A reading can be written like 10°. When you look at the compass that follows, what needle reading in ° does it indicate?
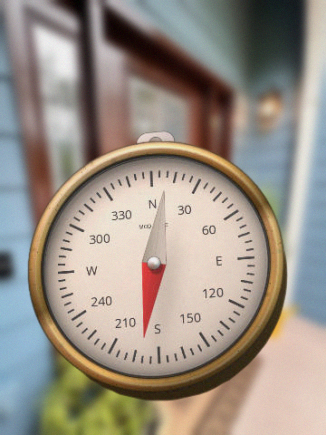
190°
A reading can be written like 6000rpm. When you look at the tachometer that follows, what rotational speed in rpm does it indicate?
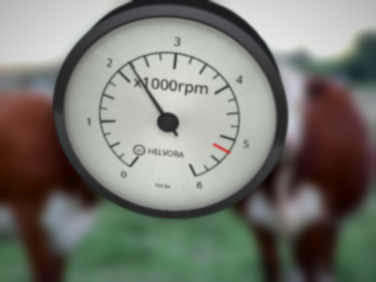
2250rpm
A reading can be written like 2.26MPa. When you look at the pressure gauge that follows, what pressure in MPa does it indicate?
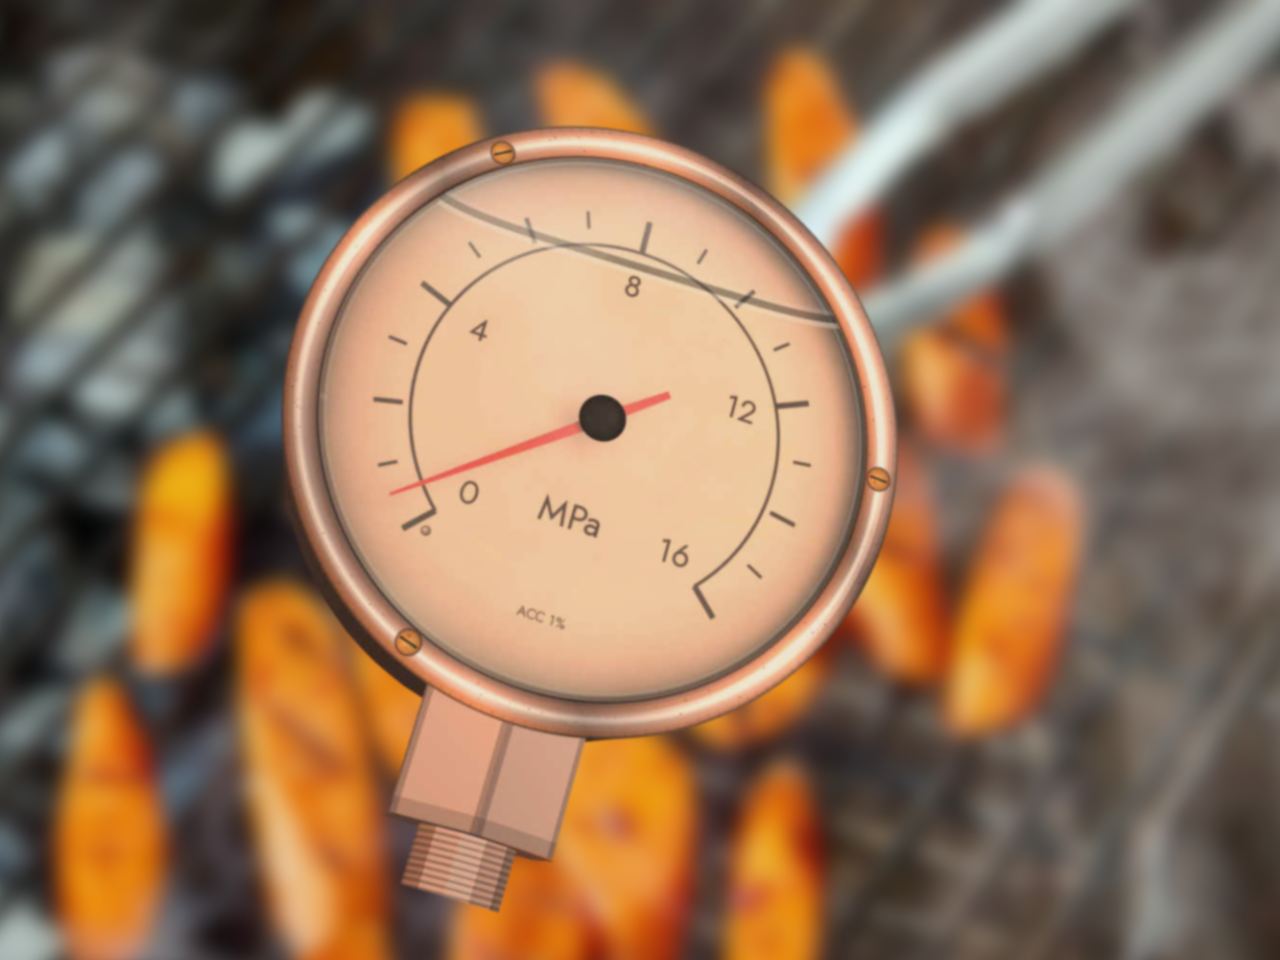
0.5MPa
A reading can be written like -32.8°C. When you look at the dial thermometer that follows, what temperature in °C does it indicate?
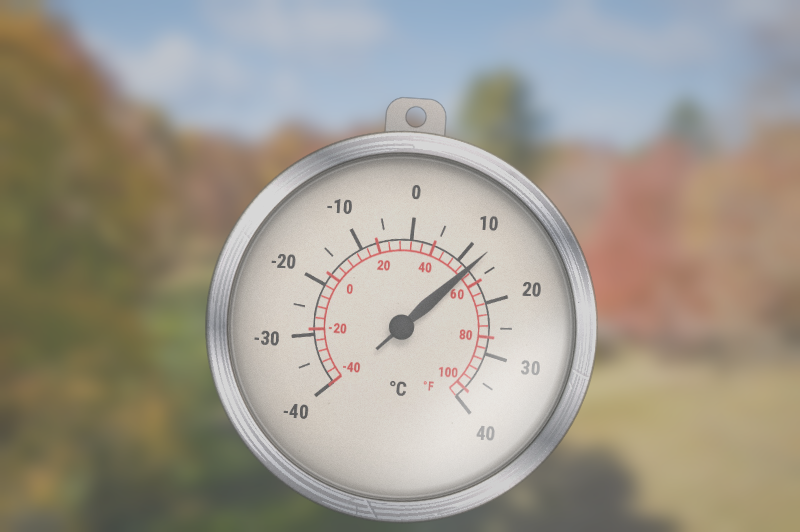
12.5°C
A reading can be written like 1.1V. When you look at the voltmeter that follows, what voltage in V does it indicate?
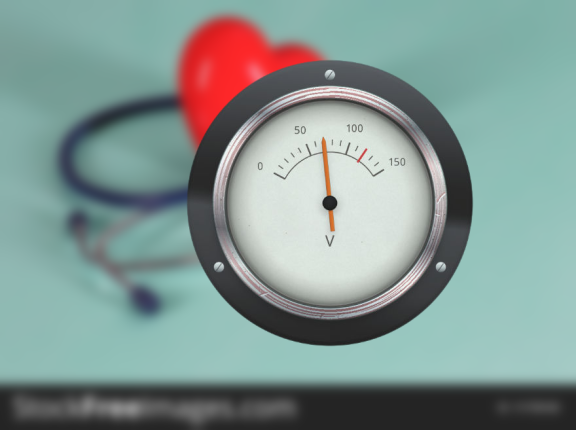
70V
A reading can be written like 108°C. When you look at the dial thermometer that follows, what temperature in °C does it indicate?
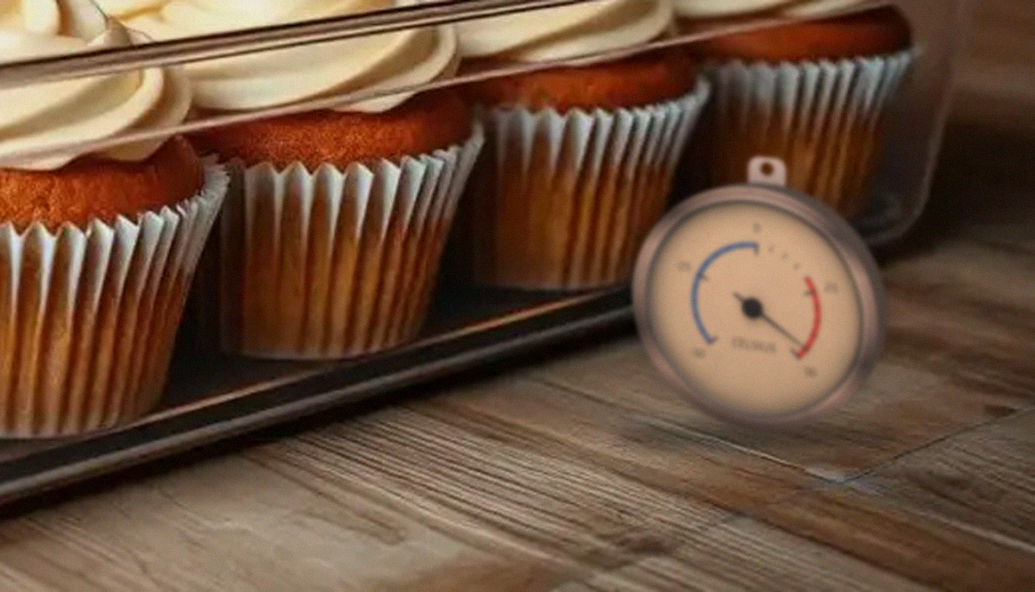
45°C
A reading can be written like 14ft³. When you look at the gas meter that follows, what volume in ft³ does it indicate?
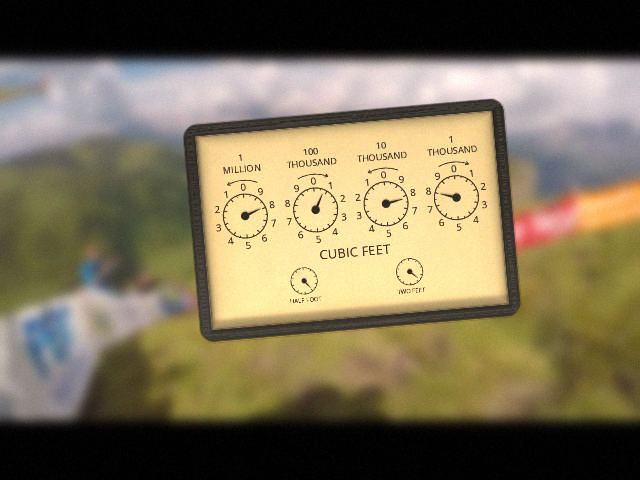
807800ft³
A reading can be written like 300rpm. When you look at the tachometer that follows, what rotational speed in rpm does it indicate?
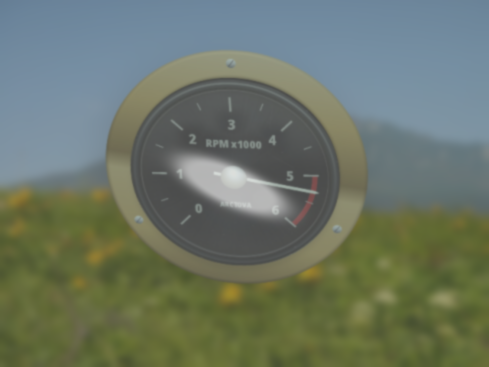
5250rpm
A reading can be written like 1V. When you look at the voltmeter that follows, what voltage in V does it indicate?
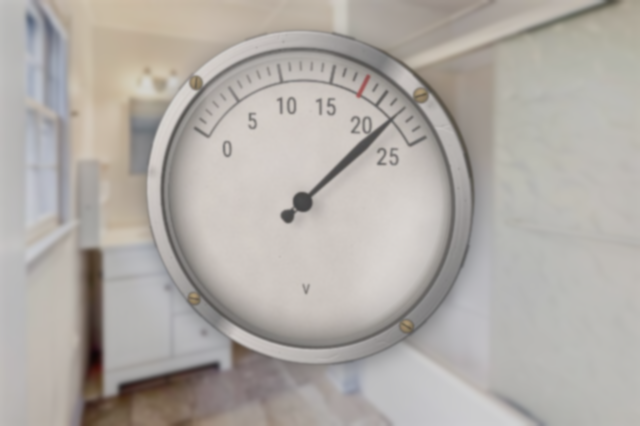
22V
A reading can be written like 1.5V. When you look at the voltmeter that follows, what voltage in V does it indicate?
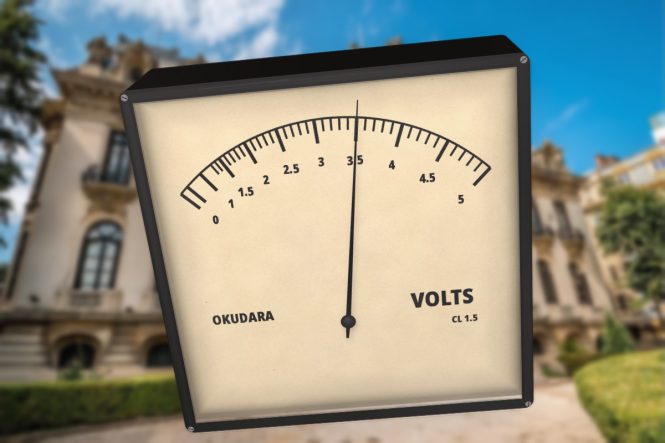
3.5V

→ What this task involves:
Pull out every line of the listing above that contains the word "rotational", and copy each of those lines in full.

→ Expected answer:
A reading can be written like 6000rpm. When you look at the tachometer that follows, what rotational speed in rpm does it indicate?
A reading can be written like 300rpm. When you look at the tachometer that follows, what rotational speed in rpm does it indicate?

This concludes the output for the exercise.